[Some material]
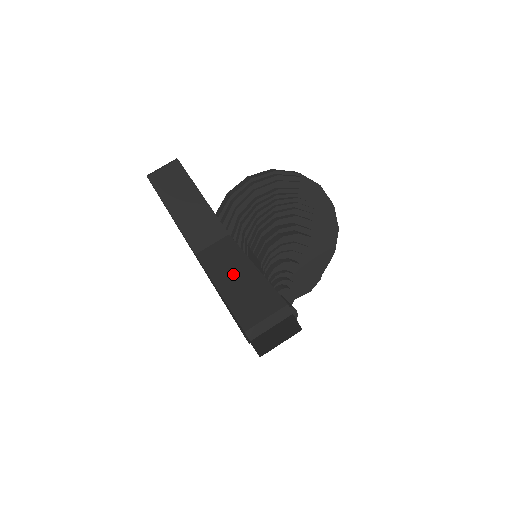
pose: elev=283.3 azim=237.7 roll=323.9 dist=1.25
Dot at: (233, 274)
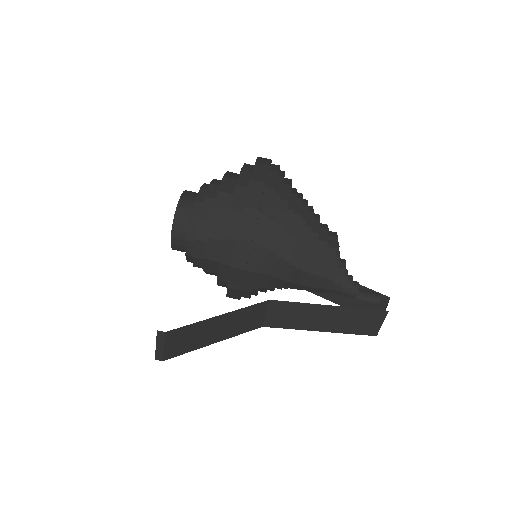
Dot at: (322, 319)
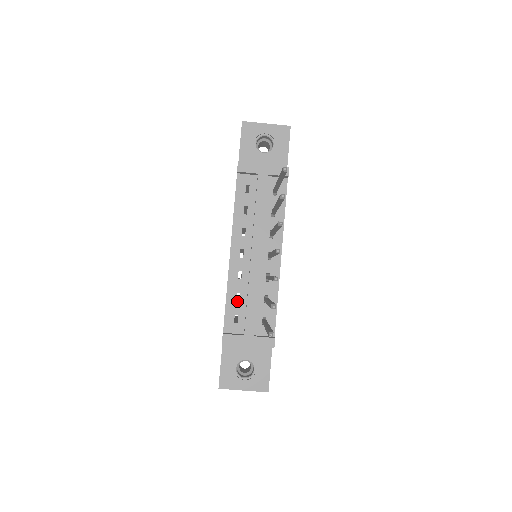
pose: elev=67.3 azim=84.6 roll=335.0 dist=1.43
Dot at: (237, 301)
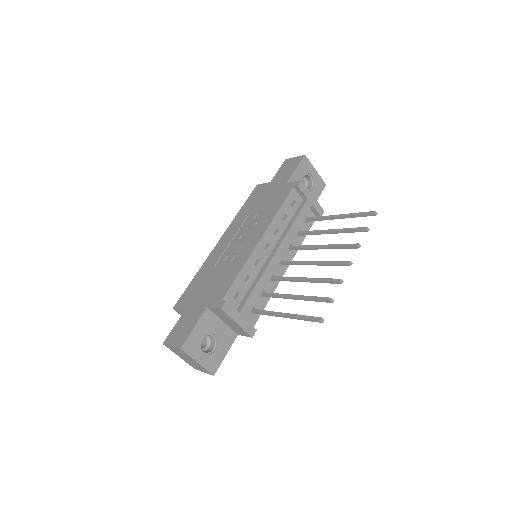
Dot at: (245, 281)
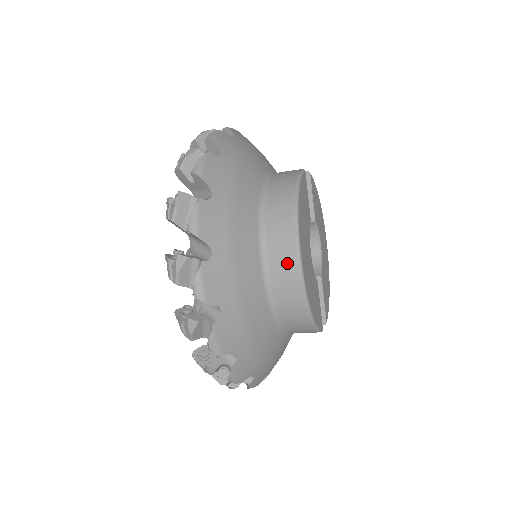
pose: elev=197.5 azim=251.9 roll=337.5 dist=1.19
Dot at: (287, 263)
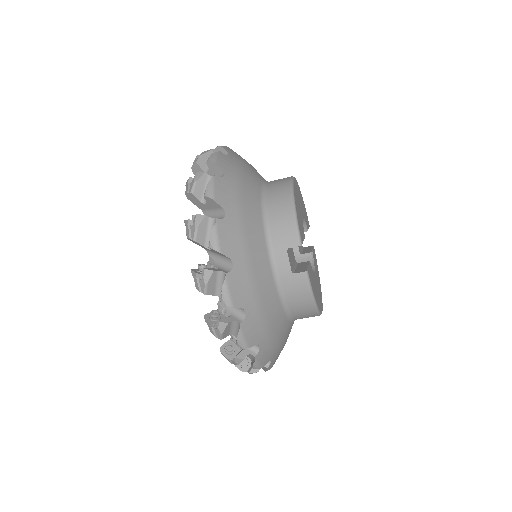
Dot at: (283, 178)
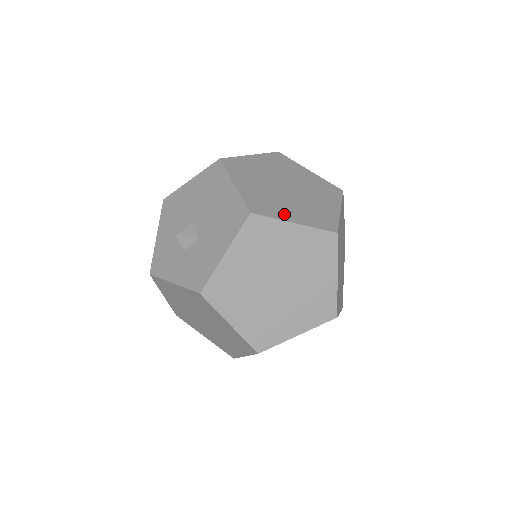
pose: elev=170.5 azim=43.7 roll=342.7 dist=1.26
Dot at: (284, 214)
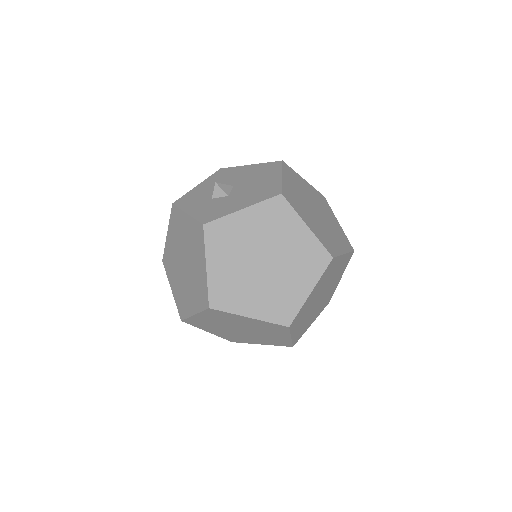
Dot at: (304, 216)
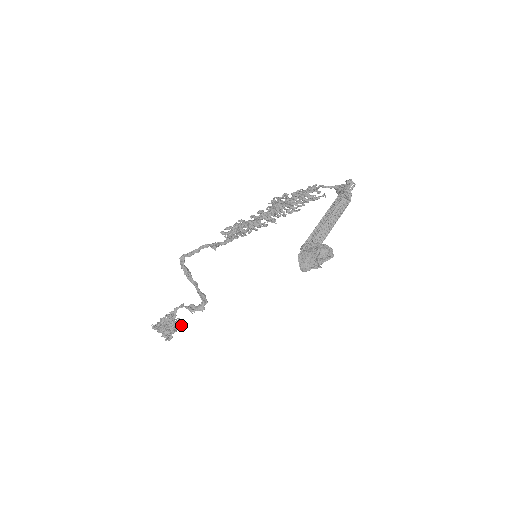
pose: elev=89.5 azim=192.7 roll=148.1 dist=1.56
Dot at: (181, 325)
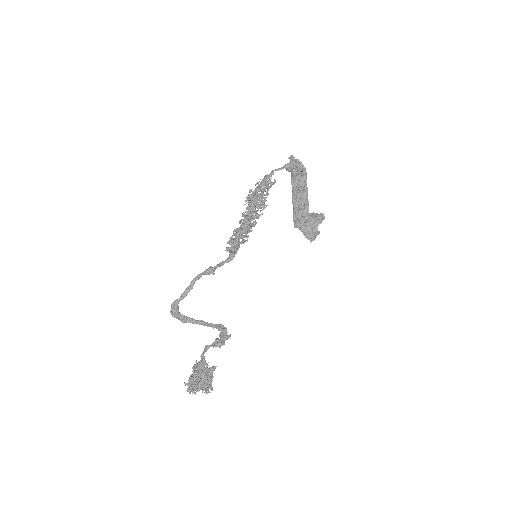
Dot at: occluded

* * *

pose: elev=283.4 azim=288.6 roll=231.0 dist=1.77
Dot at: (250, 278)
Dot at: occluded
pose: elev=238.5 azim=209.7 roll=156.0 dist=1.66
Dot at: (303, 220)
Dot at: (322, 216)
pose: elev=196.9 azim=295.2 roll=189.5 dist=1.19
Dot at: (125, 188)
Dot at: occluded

Given exercise:
How many lines of the material contain the string "dist"? Reply with the number only.

Written response:
8